▶ _Exercise directions_: Retype the part of the records that opens with the line containing "genus: Phlox" and closes with the line containing "genus: Haliaeetus", both lines included, with no change at all.

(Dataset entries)

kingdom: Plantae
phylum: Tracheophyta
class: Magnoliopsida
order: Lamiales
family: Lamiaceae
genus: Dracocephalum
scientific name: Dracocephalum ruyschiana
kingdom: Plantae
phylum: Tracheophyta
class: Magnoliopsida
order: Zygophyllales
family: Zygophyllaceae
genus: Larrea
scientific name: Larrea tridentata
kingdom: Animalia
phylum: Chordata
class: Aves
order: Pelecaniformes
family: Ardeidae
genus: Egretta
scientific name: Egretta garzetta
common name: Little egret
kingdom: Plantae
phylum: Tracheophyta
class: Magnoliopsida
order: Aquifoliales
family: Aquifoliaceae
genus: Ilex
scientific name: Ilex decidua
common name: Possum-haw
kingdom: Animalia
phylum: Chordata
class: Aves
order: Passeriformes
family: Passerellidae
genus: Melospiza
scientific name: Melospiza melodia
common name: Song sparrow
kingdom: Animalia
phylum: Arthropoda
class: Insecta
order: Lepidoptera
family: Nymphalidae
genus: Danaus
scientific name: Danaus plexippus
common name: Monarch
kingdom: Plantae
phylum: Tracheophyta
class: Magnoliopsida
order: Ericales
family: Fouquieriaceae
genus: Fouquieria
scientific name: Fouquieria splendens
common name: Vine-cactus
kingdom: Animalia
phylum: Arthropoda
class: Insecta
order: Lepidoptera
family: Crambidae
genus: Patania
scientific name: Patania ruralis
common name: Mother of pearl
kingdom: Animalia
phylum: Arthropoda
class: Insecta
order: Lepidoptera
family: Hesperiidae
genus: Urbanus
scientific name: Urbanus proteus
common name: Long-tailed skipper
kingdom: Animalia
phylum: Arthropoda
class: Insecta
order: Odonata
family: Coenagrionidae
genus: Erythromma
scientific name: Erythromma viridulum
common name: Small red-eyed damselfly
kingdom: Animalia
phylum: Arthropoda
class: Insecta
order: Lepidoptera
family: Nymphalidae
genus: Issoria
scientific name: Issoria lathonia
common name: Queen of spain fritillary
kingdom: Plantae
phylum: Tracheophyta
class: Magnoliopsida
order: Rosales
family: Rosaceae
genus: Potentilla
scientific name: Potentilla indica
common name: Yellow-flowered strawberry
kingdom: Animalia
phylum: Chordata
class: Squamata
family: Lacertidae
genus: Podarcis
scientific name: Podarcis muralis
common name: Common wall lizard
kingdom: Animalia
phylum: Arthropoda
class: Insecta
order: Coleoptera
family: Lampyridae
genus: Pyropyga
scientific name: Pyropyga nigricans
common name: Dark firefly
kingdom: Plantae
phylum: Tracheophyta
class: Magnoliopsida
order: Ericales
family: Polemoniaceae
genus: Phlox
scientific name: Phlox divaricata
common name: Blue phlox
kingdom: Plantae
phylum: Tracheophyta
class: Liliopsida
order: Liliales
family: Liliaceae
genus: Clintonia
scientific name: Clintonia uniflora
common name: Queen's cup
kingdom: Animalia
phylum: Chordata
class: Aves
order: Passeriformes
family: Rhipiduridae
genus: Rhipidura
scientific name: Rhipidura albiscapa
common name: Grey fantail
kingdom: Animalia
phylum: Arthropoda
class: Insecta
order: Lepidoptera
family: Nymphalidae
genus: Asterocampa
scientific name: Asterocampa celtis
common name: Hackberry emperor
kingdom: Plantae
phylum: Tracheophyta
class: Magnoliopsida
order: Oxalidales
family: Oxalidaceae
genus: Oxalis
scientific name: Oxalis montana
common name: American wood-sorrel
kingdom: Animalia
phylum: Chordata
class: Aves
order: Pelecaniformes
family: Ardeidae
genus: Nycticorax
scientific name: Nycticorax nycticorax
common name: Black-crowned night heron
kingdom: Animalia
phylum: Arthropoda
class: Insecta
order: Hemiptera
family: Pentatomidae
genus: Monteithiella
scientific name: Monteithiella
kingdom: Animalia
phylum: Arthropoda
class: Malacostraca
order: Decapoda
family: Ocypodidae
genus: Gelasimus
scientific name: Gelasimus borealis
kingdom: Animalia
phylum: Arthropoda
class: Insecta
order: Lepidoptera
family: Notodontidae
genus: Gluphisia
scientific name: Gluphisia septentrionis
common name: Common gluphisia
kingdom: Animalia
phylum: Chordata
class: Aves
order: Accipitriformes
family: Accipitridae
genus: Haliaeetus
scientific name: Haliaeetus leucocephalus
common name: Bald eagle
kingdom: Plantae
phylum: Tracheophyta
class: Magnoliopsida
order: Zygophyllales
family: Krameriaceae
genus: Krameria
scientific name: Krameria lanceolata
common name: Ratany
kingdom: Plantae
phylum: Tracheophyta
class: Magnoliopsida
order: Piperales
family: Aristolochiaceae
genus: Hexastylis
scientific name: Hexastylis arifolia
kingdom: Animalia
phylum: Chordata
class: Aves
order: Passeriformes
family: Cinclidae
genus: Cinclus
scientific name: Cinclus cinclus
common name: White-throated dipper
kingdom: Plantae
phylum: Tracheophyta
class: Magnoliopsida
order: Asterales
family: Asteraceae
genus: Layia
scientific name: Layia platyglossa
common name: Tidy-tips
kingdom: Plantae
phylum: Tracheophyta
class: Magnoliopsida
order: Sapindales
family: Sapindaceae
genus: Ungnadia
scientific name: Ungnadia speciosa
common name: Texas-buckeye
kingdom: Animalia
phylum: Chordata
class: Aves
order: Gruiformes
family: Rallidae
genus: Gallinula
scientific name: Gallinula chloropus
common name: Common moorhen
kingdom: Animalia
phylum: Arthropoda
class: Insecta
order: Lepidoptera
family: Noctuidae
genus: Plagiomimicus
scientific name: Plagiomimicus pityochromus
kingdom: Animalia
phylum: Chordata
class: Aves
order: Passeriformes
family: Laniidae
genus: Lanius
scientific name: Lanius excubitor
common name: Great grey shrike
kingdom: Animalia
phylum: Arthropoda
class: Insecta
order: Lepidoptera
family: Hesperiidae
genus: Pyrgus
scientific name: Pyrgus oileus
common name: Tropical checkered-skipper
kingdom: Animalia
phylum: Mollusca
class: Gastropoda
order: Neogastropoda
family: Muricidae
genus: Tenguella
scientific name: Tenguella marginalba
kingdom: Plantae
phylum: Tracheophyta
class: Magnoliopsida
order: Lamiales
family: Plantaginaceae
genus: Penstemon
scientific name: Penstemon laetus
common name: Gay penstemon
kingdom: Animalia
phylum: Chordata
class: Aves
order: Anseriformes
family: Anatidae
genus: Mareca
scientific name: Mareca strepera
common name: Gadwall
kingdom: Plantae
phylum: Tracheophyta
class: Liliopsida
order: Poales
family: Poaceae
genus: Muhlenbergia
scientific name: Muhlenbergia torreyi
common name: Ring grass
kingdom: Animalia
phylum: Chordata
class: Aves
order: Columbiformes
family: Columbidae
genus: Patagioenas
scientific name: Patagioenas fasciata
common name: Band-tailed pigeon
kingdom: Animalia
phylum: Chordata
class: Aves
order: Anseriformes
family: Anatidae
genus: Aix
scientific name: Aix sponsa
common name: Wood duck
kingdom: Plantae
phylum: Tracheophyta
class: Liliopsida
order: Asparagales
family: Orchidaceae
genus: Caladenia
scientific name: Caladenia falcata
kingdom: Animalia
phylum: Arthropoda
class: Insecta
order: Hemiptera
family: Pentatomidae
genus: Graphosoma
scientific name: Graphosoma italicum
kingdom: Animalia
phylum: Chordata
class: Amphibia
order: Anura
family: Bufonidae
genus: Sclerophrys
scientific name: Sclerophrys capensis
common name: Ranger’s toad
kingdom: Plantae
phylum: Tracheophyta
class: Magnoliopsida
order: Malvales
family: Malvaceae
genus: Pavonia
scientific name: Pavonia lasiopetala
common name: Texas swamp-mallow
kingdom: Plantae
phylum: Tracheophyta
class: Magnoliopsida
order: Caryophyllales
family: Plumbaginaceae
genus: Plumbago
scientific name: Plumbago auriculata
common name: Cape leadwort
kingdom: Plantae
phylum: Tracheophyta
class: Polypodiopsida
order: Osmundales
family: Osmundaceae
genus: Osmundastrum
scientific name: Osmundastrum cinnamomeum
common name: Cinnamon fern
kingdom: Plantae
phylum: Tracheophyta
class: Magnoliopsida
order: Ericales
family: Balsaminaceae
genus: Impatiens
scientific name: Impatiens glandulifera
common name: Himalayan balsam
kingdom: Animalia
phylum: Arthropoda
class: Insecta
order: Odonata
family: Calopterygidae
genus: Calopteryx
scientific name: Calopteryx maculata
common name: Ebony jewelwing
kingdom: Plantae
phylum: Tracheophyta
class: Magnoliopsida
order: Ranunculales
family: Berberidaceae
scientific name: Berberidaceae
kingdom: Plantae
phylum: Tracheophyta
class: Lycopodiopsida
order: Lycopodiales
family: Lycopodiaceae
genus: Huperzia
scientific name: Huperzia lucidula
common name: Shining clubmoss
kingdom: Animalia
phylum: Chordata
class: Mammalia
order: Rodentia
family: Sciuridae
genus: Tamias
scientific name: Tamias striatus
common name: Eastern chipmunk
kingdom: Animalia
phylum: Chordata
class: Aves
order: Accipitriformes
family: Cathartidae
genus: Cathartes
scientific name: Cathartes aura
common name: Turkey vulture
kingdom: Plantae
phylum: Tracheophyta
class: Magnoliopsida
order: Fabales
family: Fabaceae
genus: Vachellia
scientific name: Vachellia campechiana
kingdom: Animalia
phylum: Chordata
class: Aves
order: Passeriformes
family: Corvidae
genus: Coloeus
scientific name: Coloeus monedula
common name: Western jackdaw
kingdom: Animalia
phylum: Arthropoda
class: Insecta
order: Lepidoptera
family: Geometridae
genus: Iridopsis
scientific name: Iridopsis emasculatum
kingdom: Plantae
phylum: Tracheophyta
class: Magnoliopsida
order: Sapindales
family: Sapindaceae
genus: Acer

▶ _Solution for this problem_:
genus: Phlox
scientific name: Phlox divaricata
common name: Blue phlox
kingdom: Plantae
phylum: Tracheophyta
class: Liliopsida
order: Liliales
family: Liliaceae
genus: Clintonia
scientific name: Clintonia uniflora
common name: Queen's cup
kingdom: Animalia
phylum: Chordata
class: Aves
order: Passeriformes
family: Rhipiduridae
genus: Rhipidura
scientific name: Rhipidura albiscapa
common name: Grey fantail
kingdom: Animalia
phylum: Arthropoda
class: Insecta
order: Lepidoptera
family: Nymphalidae
genus: Asterocampa
scientific name: Asterocampa celtis
common name: Hackberry emperor
kingdom: Plantae
phylum: Tracheophyta
class: Magnoliopsida
order: Oxalidales
family: Oxalidaceae
genus: Oxalis
scientific name: Oxalis montana
common name: American wood-sorrel
kingdom: Animalia
phylum: Chordata
class: Aves
order: Pelecaniformes
family: Ardeidae
genus: Nycticorax
scientific name: Nycticorax nycticorax
common name: Black-crowned night heron
kingdom: Animalia
phylum: Arthropoda
class: Insecta
order: Hemiptera
family: Pentatomidae
genus: Monteithiella
scientific name: Monteithiella
kingdom: Animalia
phylum: Arthropoda
class: Malacostraca
order: Decapoda
family: Ocypodidae
genus: Gelasimus
scientific name: Gelasimus borealis
kingdom: Animalia
phylum: Arthropoda
class: Insecta
order: Lepidoptera
family: Notodontidae
genus: Gluphisia
scientific name: Gluphisia septentrionis
common name: Common gluphisia
kingdom: Animalia
phylum: Chordata
class: Aves
order: Accipitriformes
family: Accipitridae
genus: Haliaeetus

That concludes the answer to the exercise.